» **What you will do**: Produce a verbatim copy of the data below that contains no pictures.

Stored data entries
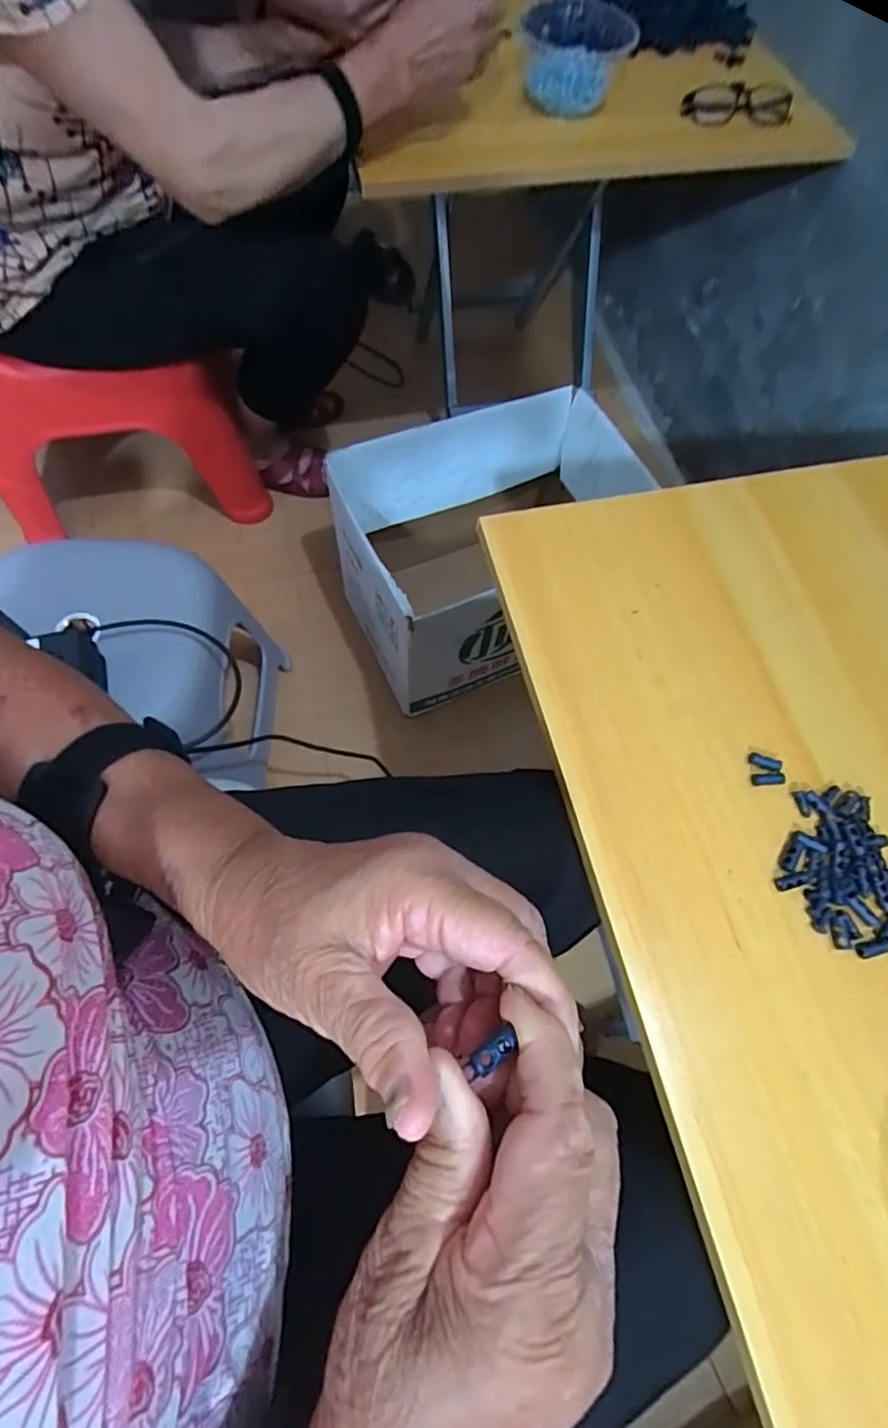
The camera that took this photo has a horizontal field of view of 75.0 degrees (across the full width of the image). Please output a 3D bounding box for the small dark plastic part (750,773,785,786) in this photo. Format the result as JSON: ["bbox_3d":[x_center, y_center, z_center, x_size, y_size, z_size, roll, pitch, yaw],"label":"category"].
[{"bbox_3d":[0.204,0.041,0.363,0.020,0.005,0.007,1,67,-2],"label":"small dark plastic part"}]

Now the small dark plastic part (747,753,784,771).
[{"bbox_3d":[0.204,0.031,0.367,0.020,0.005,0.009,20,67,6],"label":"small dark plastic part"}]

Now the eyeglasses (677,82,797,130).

» **Task answer**:
The camera that took this photo has a horizontal field of view of 75.0 degrees (across the full width of the image). Please output a 3D bounding box for the small dark plastic part (750,773,785,786) in this photo. Format the result as JSON: ["bbox_3d":[x_center, y_center, z_center, x_size, y_size, z_size, roll, pitch, yaw],"label":"category"].
[{"bbox_3d":[0.204,0.041,0.363,0.020,0.005,0.007,1,67,-2],"label":"small dark plastic part"}]

Now the small dark plastic part (747,753,784,771).
[{"bbox_3d":[0.204,0.031,0.367,0.020,0.005,0.009,20,67,6],"label":"small dark plastic part"}]

Now the eyeglasses (677,82,797,130).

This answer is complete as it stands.